[Start Source]
In [1]:
%matplotlib inline

# Learning `g`

Once $f:X\rightarrow Y$ is learned, let's learn $g:X_t \rightarrow X_{t+1}$. We are gonna use three models:

1. Multi-task Elastic-Net
2. Nuclear-Norm minimization
3. Multi-layer Perceptron

In [4]:
import os
import pandas as pd
import numpy as np
import scipy as sp
import time
import matplotlib.pyplot as plt
import cPickle as pkl
import warnings
warnings.filterwarnings('ignore')

from fancyimpute import KNN
from sklearn import metrics
from sklearn.pipeline import Pipeline
from sklearn.model_selection import GridSearchCV
from sklearn.preprocessing import MinMaxScaler

from sklearn.linear_model import MultiTaskElasticNet
from minimal.estimators import NNMRegressor
from sklearn.neural_network import MLPRegressor

# import distributed.joblib
# from sklearn.externals.joblib import parallel_backend

## 1. Loading training and test data



In [5]:
data_tr = pd.read_csv('../../data/AISM/vvr_dataset/vvr_training_data.csv', header=0, index_col=0)
labels_tr = pd.read_csv('../../data/AISM/vvr_dataset/vvr_training_labels.csv', header=0, index_col=0)
print(data_tr.shape)
print(labels_tr.shape)

data_ts = pd.read_csv('../../data/AISM/vvr_dataset/vvr_test_data.csv', header=0, index_col=0)
labels_ts = pd.read_csv('../../data/AISM/vvr_dataset/vvr_test_labels.csv', header=0, index_col=0)
print(data_ts.shape)
print(labels_ts.shape)

(1946, 145)
(1946, 34)
(714, 145)
(714, 34)


### 1.1 Imputing

In [6]:
# Impute tr data
data_tr = pd.DataFrame(data=KNN(k=3).complete(data_tr.values), index=data_tr.index, columns=data_tr.columns)
labels_tr = pd.DataFrame(data=KNN(k=3).complete(labels_tr.values), index=labels_tr.index, columns=labels_tr.columns)

# Impute ts data
data_ts = pd.DataFrame(data=KNN(k=3).complete(data_ts.values), index=data_ts.index, columns=data_ts.columns)
labels_ts = pd.DataFrame(data=KNN(k=3).complete(labels_ts.values), index=labels_ts.index, columns=labels_ts.columns)

Imputing row 1/1946 with 0 missing, elapsed time: 2.504
Imputing row 101/1946 with 8 missing, elapsed time: 2.521
Imputing row 201/1946 with 2 missing, elapsed time: 2.525
Imputing row 301/1946 with 3 missing, elapsed time: 2.529
Imputing row 401/1946 with 2 missing, elapsed time: 2.534
Imputing row 501/1946 with 0 missing, elapsed time: 2.537
Imputing row 601/1946 with 0 missing, elapsed time: 2.541
Imputing row 701/1946 with 1 missing, elapsed time: 2.544
Imputing row 801/1946 with 0 missing, elapsed time: 2.546
Imputing row 901/1946 with 2 missing, elapsed time: 2.550
Imputing row 1001/1946 with 0 missing, elapsed time: 2.554
Imputing row 1101/1946 with 3 missing, elapsed time: 2.556
Imputing row 1201/1946 with 1 missing, elapsed time: 2.559
Imputing row 1301/1946 with 0 missing, elapsed time: 2.561
Imputing row 1401/1946 with 0 missing, elapsed time: 2.565
Imputing row 1501/1946 with 2 missing, elapsed time: 2.569
Imputing row 1601/1946 with 4 missing, elapsed time: 2.573
Imputing 

In [7]:
pp = MinMaxScaler(feature_range=(0, 1))
[End Source]
[Start Information supplied]
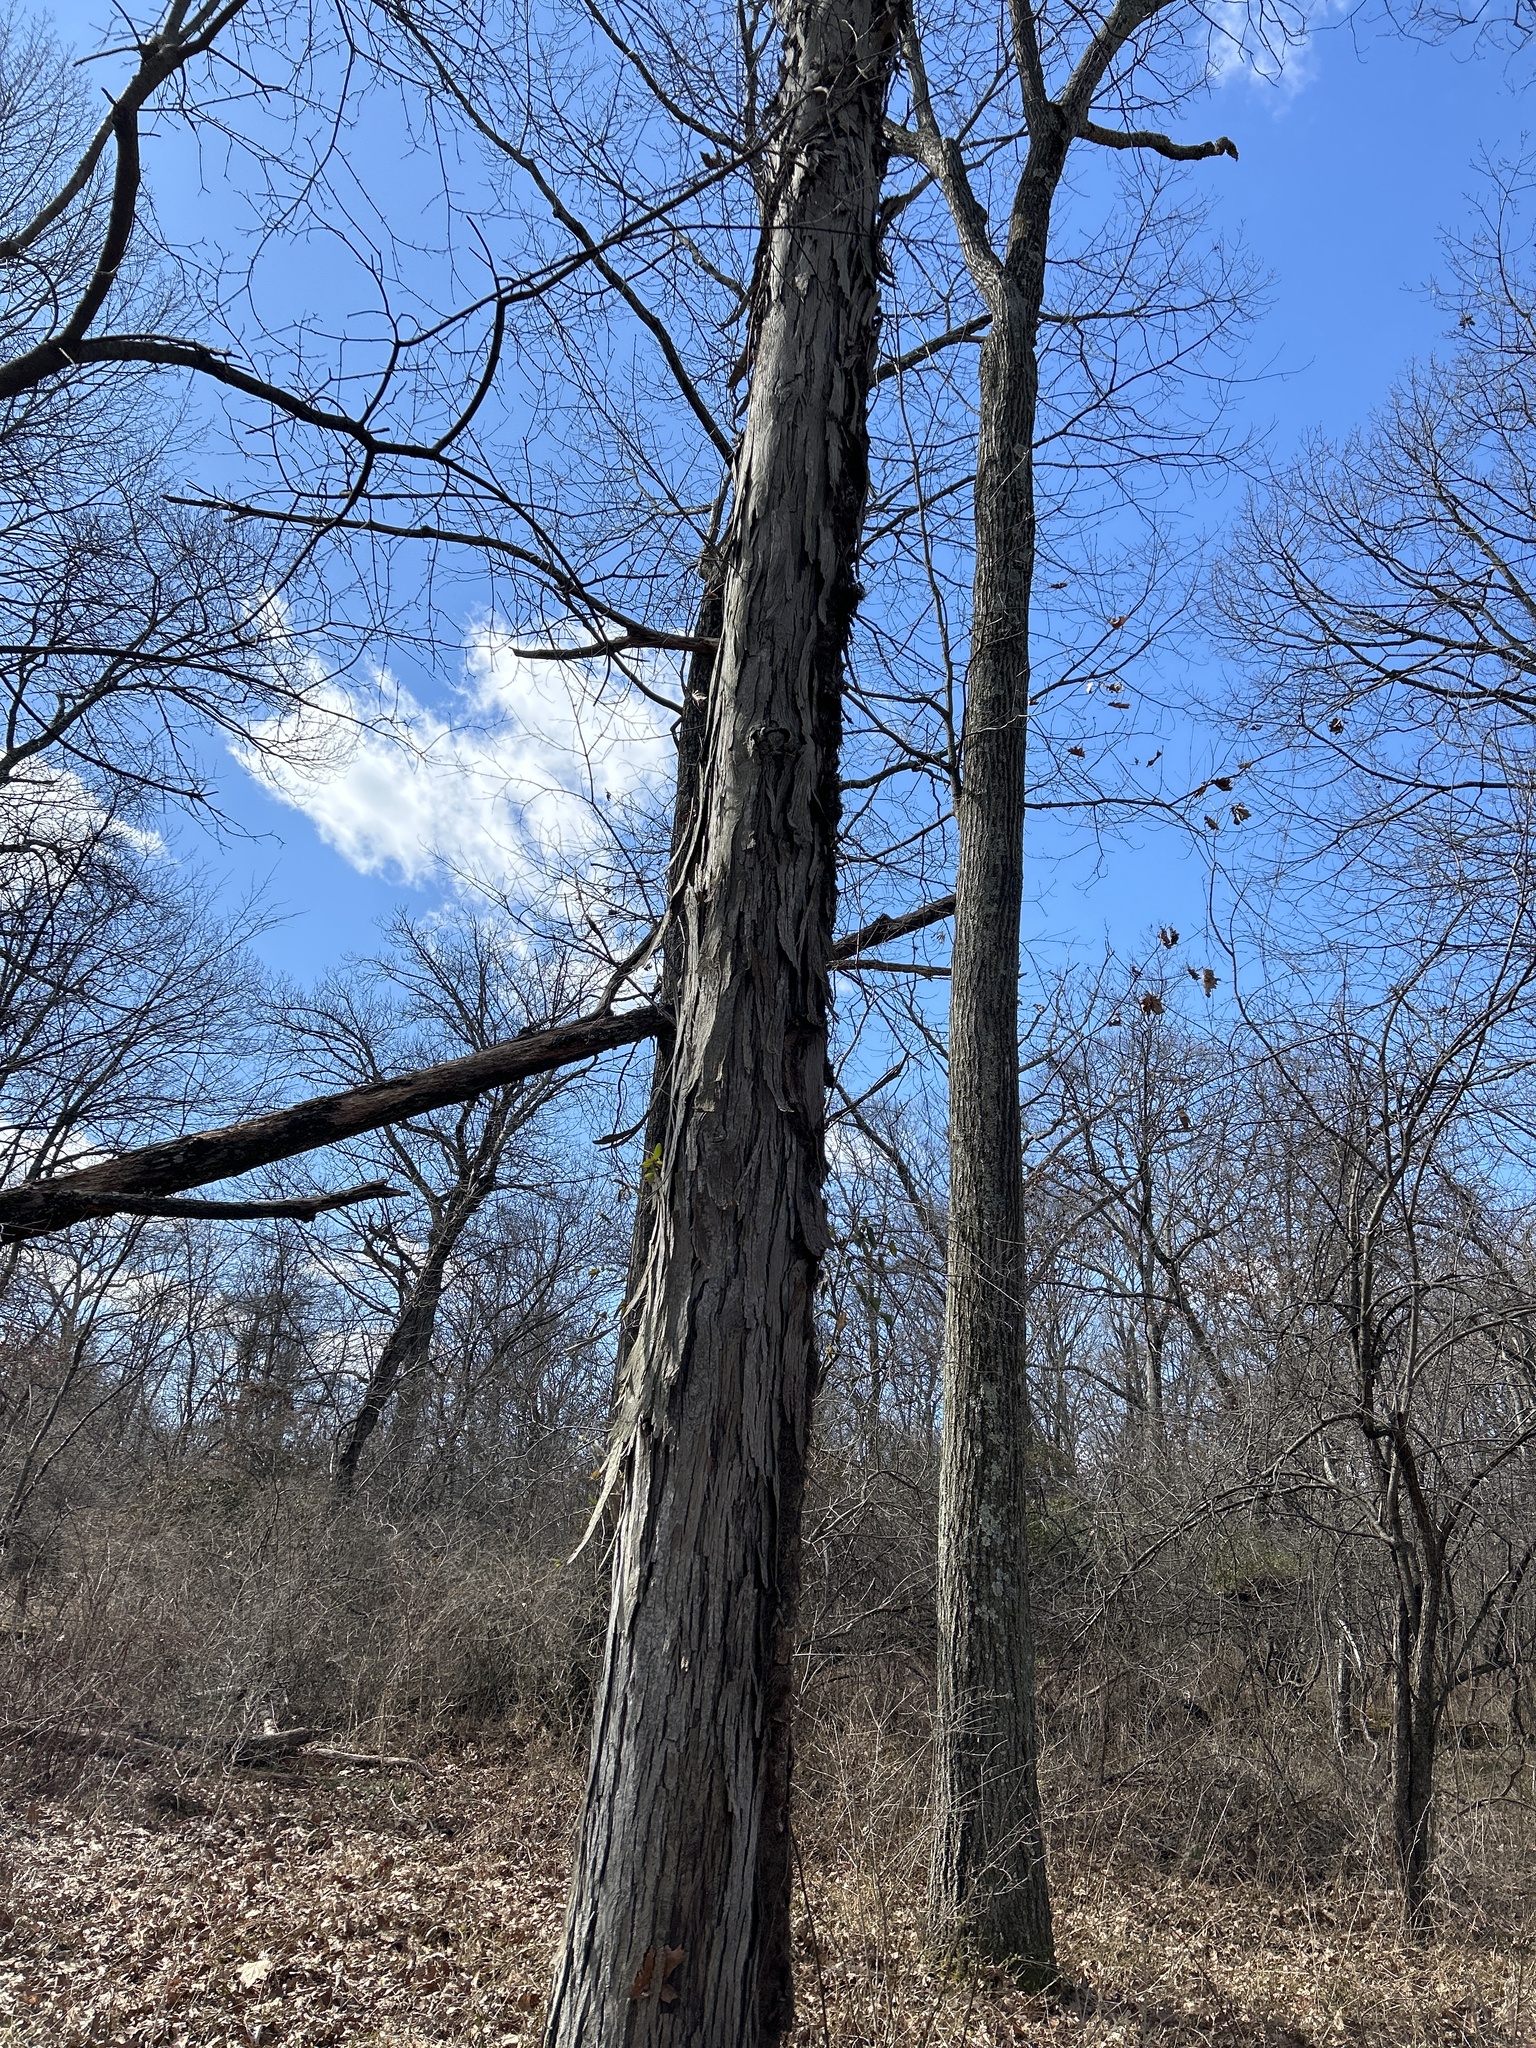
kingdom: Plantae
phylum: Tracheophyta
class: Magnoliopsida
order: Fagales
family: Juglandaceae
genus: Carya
[End Information supplied]
[Start Information supplied]
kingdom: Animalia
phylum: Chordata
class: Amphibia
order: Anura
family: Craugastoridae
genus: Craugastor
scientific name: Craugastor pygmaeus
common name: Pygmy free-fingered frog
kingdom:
[End Information supplied]
**Description of the task**
Transcribe the stretch of the notebook above from "## 1. Loading" through "print(data_tr.shape)".

**Completed exercise**
## 1. Loading training and test data



In [5]:
data_tr = pd.read_csv('../../data/AISM/vvr_dataset/vvr_training_data.csv', header=0, index_col=0)
labels_tr = pd.read_csv('../../data/AISM/vvr_dataset/vvr_training_labels.csv', header=0, index_col=0)
print(data_tr.shape)